GIVEN PROBLEM
Could you print the data below line for line, with no changes at all?

Coordinate annotation data
______________________________

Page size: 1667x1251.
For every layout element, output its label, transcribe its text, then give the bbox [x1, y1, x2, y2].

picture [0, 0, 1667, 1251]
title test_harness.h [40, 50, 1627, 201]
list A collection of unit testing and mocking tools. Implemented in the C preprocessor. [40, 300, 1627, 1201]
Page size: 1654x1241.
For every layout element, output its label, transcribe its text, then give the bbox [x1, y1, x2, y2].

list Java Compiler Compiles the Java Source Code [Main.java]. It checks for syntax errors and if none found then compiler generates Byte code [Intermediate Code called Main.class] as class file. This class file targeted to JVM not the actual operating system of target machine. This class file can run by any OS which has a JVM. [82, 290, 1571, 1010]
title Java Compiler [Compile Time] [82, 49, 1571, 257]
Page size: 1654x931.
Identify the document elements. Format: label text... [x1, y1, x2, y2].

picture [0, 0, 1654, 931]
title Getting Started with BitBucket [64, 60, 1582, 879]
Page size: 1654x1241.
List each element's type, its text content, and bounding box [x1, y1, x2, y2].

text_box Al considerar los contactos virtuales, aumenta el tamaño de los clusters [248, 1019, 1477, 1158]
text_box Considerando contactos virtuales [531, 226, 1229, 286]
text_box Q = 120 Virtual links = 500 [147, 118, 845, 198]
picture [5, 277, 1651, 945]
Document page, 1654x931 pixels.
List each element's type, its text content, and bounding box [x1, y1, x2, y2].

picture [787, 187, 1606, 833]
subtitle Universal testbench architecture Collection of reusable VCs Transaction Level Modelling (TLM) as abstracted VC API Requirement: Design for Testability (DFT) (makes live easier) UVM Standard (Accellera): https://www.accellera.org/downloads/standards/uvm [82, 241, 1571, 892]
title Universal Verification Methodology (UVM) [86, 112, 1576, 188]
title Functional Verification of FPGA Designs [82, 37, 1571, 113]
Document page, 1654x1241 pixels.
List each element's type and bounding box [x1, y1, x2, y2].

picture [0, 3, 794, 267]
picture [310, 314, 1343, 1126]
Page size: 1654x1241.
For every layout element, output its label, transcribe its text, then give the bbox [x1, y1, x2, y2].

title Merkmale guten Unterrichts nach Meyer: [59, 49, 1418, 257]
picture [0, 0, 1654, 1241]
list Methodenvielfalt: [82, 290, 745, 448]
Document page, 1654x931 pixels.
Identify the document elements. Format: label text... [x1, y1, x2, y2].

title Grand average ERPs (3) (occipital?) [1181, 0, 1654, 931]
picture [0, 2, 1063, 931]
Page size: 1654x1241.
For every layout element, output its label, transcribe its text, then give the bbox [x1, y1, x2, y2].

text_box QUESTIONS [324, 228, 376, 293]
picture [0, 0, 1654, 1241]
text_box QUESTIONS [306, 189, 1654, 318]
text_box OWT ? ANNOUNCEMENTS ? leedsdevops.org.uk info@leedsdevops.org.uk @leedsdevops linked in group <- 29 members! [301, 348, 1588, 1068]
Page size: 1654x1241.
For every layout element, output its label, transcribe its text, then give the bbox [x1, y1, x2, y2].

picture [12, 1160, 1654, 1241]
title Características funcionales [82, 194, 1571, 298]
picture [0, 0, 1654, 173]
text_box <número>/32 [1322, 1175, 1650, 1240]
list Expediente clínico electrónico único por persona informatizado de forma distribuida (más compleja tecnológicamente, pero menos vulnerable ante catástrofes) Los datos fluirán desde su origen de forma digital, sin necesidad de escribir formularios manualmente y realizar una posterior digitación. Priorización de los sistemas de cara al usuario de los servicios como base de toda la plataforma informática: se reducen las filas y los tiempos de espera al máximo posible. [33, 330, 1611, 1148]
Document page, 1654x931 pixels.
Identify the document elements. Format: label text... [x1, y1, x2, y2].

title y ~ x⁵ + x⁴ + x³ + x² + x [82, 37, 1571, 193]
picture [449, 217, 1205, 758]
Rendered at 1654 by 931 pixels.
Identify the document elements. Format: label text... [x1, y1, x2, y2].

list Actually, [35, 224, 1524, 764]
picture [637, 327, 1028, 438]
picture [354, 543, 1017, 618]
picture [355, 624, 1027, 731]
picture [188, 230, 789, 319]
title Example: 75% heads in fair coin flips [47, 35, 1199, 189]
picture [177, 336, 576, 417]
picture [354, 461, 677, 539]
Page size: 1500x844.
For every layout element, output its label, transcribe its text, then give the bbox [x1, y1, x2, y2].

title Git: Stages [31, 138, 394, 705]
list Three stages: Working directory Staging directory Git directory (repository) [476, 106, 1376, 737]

______________________________

RESPONSE TO THIS EXERCISE
Page size: 1667x1251.
For every layout element, output its label, transcribe its text, then give the bbox [x1, y1, x2, y2].

picture [0, 0, 1667, 1251]
title test_harness.h [40, 50, 1627, 201]
list A collection of unit testing and mocking tools. Implemented in the C preprocessor. [40, 300, 1627, 1201]
Page size: 1654x1241.
For every layout element, output its label, transcribe its text, then give the bbox [x1, y1, x2, y2].

list Java Compiler Compiles the Java Source Code [Main.java]. It checks for syntax errors and if none found then compiler generates Byte code [Intermediate Code called Main.class] as class file. This class file targeted to JVM not the actual operating system of target machine. This class file can run by any OS which has a JVM. [82, 290, 1571, 1010]
title Java Compiler [Compile Time] [82, 49, 1571, 257]
Page size: 1654x931.
Identify the document elements. Format: label text... [x1, y1, x2, y2].

picture [0, 0, 1654, 931]
title Getting Started with BitBucket [64, 60, 1582, 879]
Page size: 1654x1241.
List each element's type, its text content, and bounding box [x1, y1, x2, y2].

text_box Al considerar los contactos virtuales, aumenta el tamaño de los clusters [248, 1019, 1477, 1158]
text_box Considerando contactos virtuales [531, 226, 1229, 286]
text_box Q = 120 Virtual links = 500 [147, 118, 845, 198]
picture [5, 277, 1651, 945]
Document page, 1654x931 pixels.
List each element's type, its text content, and bounding box [x1, y1, x2, y2].

picture [787, 187, 1606, 833]
subtitle Universal testbench architecture Collection of reusable VCs Transaction Level Modelling (TLM) as abstracted VC API Requirement: Design for Testability (DFT) (makes live easier) UVM Standard (Accellera): https://www.accellera.org/downloads/standards/uvm [82, 241, 1571, 892]
title Universal Verification Methodology (UVM) [86, 112, 1576, 188]
title Functional Verification of FPGA Designs [82, 37, 1571, 113]
Document page, 1654x1241 pixels.
List each element's type and bounding box [x1, y1, x2, y2].

picture [0, 3, 794, 267]
picture [310, 314, 1343, 1126]
Page size: 1654x1241.
For every layout element, output its label, transcribe its text, then give the bbox [x1, y1, x2, y2].

title Merkmale guten Unterrichts nach Meyer: [59, 49, 1418, 257]
picture [0, 0, 1654, 1241]
list Methodenvielfalt: [82, 290, 745, 448]
Document page, 1654x931 pixels.
Identify the document elements. Format: label text... [x1, y1, x2, y2].

title Grand average ERPs (3) (occipital?) [1181, 0, 1654, 931]
picture [0, 2, 1063, 931]
Page size: 1654x1241.
For every layout element, output its label, transcribe its text, then give the bbox [x1, y1, x2, y2].

text_box QUESTIONS [324, 228, 376, 293]
picture [0, 0, 1654, 1241]
text_box QUESTIONS [306, 189, 1654, 318]
text_box OWT ? ANNOUNCEMENTS ? leedsdevops.org.uk info@leedsdevops.org.uk @leedsdevops linked in group <- 29 members! [301, 348, 1588, 1068]
Page size: 1654x1241.
For every layout element, output its label, transcribe its text, then give the bbox [x1, y1, x2, y2].

picture [12, 1160, 1654, 1241]
title Características funcionales [82, 194, 1571, 298]
picture [0, 0, 1654, 173]
text_box <número>/32 [1322, 1175, 1650, 1240]
list Expediente clínico electrónico único por persona informatizado de forma distribuida (más compleja tecnológicamente, pero menos vulnerable ante catástrofes) Los datos fluirán desde su origen de forma digital, sin necesidad de escribir formularios manualmente y realizar una posterior digitación. Priorización de los sistemas de cara al usuario de los servicios como base de toda la plataforma informática: se reducen las filas y los tiempos de espera al máximo posible. [33, 330, 1611, 1148]
Document page, 1654x931 pixels.
Identify the document elements. Format: label text... [x1, y1, x2, y2].

title y ~ x⁵ + x⁴ + x³ + x² + x [82, 37, 1571, 193]
picture [449, 217, 1205, 758]
Rendered at 1654 by 931 pixels.
Identify the document elements. Format: label text... [x1, y1, x2, y2].

list Actually, [35, 224, 1524, 764]
picture [637, 327, 1028, 438]
picture [354, 543, 1017, 618]
picture [355, 624, 1027, 731]
picture [188, 230, 789, 319]
title Example: 75% heads in fair coin flips [47, 35, 1199, 189]
picture [177, 336, 576, 417]
picture [354, 461, 677, 539]
Page size: 1500x844.
For every layout element, output its label, transcribe its text, then give the bbox [x1, y1, x2, y2].

title Git: Stages [31, 138, 394, 705]
list Three stages: Working directory Staging directory Git directory (repository) [476, 106, 1376, 737]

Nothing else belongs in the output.